Total bullshit. First, the comparison I was drawing to civilian law has an exact parallel in the UCMJ where murder, manslaughter, and negligent homicide are different offenses in decreasing order of seriousness and potential penalties, contrary to your earlier claim that “The school bombing was absolutely, undoubtedly a war crime whether it was intentional or not. ‘It was on accident’ is not a defense.”

Second, even if this wasn’t true, there is value in making an appeal to a higher morality, as the judges did at the Nuremberg trials, stating (bolding mine) that “the crime of plotting and waging aggressive war [is] ‘the supreme international crime’ because ‘it contains within itself the accumulated evil of the whole’.” Self-ascribed immunity due to “military” acts of war did nothing to protect the Nuremberg defendants.

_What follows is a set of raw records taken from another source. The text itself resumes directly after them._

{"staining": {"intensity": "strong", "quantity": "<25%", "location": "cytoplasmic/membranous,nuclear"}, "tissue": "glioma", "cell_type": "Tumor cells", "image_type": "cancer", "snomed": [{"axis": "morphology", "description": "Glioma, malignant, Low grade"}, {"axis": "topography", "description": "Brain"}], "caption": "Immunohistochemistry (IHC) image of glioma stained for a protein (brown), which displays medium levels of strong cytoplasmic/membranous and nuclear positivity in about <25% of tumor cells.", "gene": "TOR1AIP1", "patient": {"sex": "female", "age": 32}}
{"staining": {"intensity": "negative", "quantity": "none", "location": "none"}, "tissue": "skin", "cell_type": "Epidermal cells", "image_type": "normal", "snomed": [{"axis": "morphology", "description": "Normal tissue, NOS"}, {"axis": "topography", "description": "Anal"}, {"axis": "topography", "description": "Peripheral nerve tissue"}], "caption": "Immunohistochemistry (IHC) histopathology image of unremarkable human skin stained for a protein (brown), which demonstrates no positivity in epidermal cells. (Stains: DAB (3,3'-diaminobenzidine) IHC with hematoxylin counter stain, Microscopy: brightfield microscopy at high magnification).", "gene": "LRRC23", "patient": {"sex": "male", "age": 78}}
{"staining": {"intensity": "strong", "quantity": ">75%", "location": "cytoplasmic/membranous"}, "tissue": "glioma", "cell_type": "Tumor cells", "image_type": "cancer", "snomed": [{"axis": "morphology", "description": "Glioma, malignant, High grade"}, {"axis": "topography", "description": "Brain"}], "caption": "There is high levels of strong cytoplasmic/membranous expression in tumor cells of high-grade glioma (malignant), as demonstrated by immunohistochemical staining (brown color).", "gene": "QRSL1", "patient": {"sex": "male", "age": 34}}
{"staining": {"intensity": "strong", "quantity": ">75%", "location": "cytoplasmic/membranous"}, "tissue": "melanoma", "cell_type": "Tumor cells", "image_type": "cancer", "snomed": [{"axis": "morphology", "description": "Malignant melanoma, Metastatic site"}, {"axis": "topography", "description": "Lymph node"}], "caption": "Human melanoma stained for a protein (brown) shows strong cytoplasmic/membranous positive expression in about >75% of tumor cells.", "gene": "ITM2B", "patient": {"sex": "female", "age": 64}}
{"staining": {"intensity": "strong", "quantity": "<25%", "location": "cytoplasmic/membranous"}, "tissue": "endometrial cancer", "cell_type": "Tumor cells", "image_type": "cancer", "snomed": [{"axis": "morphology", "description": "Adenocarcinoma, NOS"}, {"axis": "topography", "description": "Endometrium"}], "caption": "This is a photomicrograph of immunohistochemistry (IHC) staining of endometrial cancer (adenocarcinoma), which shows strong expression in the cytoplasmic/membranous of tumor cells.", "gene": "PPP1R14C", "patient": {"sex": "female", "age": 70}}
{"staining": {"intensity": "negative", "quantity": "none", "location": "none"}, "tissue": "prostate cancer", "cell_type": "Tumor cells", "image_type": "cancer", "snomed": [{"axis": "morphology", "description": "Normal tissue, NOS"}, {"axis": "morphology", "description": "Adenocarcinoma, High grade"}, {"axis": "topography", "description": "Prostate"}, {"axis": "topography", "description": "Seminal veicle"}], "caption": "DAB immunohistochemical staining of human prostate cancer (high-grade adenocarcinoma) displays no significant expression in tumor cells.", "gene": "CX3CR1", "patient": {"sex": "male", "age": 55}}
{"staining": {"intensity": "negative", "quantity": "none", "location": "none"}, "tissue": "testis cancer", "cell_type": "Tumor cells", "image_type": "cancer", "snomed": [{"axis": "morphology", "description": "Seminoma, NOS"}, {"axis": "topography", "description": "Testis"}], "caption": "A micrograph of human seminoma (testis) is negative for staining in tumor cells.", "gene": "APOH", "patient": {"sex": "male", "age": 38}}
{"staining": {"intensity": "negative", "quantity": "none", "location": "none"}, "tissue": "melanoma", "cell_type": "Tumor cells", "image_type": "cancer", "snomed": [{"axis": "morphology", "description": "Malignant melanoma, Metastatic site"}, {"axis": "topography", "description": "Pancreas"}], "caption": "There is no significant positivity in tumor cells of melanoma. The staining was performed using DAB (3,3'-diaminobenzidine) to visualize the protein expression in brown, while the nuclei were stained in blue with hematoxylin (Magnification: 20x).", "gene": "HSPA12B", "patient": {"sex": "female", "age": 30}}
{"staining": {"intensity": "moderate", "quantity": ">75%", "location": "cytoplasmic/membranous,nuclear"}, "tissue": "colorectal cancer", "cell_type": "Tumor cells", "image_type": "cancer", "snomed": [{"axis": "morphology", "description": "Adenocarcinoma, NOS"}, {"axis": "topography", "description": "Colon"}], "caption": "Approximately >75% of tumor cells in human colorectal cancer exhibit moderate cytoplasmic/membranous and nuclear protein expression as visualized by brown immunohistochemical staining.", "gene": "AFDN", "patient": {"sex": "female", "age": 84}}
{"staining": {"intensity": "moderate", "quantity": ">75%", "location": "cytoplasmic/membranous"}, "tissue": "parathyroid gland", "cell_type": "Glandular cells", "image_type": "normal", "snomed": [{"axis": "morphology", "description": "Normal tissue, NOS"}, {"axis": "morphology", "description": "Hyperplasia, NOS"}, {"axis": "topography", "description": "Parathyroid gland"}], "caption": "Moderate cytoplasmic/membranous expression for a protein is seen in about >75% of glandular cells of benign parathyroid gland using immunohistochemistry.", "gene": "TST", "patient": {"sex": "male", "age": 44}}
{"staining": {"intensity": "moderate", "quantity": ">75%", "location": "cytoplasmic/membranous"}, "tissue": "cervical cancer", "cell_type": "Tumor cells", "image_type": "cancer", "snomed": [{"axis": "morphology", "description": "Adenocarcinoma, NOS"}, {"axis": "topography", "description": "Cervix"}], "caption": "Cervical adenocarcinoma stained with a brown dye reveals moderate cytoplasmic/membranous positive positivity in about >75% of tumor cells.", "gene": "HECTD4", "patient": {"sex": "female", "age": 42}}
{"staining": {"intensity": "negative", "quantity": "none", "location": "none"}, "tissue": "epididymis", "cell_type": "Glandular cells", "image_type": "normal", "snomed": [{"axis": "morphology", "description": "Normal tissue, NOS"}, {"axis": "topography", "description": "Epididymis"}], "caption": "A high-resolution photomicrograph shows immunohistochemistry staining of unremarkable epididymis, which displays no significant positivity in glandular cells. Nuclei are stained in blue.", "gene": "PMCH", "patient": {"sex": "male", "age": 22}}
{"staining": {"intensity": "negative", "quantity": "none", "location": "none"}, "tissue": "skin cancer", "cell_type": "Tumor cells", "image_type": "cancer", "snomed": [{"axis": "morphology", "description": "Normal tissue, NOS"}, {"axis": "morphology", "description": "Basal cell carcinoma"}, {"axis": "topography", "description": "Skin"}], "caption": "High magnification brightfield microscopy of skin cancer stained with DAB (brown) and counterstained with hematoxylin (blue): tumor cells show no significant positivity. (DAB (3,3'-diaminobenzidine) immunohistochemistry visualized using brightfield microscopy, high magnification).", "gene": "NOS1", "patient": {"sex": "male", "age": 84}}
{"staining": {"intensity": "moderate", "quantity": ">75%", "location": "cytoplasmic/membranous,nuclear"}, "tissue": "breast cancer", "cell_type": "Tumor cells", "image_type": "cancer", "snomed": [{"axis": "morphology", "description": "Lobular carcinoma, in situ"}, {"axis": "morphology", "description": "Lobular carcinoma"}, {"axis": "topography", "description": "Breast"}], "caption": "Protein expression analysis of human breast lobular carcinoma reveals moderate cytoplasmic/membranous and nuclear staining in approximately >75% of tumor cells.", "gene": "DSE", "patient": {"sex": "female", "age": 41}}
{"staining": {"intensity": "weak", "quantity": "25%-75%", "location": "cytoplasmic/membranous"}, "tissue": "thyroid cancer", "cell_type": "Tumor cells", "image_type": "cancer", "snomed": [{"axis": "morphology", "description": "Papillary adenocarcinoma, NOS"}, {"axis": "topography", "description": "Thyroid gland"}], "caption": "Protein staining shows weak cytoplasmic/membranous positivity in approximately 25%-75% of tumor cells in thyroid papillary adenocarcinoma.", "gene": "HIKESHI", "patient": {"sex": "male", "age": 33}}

Your constant defense of Trump’s and Hegseth’s barbaric atrocities is utterly reprehensible. Hegseth recently implied that every last Iranian should be dead.

Listen dipshit, I have no love for Trump or Hegseth, I am simply addressing the endless bleating of “the sinking of Dena was a war crime”. It’s a straightforward legal question.

You’re not the first moron in this thread with the mistaken belief that understanding the law equals a celebration of Trump and Hegseth, and you probably won’t be the last, but please invest the minimal effort to understand that there is a difference, and it does matter.

Many actual experts disagree with you. Without a declaration of war by Congress, this is no different than Trump’s other adventure blowing up boats off the coast of Venezuela, just because he could. There’s also the secondary question of failing to do anything to help survivors of the sinking, at least for the very short time until rescue vessels arrived, contrary to the Geneva Convention.